- Task requirements: Please copy out, word for word, the stretch of lines from the start of the records below through the line containing "scientific name: Arianta arbustorum", including both ends.

(Collection entries)
════

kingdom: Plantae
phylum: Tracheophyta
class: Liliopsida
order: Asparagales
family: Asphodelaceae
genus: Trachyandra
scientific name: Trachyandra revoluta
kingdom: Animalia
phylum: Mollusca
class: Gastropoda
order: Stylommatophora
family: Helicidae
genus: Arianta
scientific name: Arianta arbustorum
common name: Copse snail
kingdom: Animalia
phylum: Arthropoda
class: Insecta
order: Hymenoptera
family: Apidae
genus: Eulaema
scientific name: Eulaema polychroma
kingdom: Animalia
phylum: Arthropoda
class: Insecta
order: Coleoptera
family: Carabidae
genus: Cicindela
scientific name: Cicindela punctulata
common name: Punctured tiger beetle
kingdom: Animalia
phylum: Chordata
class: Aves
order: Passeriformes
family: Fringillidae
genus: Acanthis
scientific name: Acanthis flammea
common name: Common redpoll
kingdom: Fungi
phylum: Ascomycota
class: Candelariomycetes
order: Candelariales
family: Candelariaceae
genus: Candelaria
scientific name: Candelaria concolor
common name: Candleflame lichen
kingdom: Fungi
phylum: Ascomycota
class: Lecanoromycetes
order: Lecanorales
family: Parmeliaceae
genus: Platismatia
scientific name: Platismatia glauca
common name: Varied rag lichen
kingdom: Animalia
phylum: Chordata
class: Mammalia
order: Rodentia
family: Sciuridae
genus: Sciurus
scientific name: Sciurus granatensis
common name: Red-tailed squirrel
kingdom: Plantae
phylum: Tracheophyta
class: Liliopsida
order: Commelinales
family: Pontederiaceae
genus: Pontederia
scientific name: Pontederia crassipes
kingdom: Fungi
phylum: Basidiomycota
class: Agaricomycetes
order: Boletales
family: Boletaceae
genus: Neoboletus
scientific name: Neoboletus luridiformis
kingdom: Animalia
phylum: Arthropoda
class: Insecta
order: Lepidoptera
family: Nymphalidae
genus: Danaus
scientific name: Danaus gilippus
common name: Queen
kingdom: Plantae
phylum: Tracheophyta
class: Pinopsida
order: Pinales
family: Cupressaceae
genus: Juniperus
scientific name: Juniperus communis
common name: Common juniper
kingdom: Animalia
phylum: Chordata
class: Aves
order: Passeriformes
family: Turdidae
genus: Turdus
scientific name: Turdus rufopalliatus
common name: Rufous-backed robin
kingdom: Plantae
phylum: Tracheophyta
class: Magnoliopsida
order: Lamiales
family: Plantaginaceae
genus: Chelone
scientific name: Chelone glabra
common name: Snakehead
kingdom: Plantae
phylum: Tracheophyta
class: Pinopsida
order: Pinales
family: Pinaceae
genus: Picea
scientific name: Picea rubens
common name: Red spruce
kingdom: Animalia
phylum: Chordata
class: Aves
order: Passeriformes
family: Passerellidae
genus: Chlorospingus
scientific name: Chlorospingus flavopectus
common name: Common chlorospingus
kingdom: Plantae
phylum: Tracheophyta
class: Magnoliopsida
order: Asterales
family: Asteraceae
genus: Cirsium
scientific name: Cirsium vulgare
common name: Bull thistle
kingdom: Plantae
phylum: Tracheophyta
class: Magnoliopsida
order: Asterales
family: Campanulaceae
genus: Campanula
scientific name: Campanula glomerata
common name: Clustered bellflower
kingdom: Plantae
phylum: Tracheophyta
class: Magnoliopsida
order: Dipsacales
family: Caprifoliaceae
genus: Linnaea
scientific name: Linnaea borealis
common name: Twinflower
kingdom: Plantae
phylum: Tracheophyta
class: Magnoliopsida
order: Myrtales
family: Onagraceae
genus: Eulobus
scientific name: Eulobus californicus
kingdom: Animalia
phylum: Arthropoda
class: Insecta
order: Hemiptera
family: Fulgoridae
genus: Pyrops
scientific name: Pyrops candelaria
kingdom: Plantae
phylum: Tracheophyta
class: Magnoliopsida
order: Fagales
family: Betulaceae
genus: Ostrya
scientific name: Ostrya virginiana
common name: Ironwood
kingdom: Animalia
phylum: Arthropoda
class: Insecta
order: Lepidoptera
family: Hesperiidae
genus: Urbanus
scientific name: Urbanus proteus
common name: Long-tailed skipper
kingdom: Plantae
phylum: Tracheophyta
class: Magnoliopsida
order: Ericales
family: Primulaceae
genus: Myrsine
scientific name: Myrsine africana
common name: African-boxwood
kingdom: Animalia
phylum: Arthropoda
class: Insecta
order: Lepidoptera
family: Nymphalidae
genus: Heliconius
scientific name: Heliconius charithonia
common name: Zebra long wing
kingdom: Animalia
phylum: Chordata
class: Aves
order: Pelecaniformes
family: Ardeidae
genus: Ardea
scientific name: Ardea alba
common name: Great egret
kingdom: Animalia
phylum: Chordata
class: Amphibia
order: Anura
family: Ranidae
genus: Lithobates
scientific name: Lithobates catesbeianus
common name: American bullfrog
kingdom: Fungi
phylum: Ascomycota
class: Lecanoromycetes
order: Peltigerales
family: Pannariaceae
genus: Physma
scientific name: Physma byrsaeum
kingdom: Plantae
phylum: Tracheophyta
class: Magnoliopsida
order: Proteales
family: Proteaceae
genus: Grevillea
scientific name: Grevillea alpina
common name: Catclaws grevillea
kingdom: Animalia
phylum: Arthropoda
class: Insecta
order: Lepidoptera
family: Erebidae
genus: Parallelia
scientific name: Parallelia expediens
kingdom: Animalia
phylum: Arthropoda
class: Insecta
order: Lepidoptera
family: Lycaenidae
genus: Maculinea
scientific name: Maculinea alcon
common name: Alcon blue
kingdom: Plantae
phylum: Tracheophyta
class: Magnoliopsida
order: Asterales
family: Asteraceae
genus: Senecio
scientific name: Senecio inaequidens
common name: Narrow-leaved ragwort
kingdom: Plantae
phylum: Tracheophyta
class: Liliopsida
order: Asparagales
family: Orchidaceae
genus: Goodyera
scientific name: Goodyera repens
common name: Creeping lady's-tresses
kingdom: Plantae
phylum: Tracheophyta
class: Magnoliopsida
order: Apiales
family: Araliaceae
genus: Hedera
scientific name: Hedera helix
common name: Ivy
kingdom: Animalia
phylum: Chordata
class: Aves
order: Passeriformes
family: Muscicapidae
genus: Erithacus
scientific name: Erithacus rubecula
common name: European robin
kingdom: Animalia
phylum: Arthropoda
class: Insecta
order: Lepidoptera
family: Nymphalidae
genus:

════

- Right answer:
kingdom: Plantae
phylum: Tracheophyta
class: Liliopsida
order: Asparagales
family: Asphodelaceae
genus: Trachyandra
scientific name: Trachyandra revoluta
kingdom: Animalia
phylum: Mollusca
class: Gastropoda
order: Stylommatophora
family: Helicidae
genus: Arianta
scientific name: Arianta arbustorum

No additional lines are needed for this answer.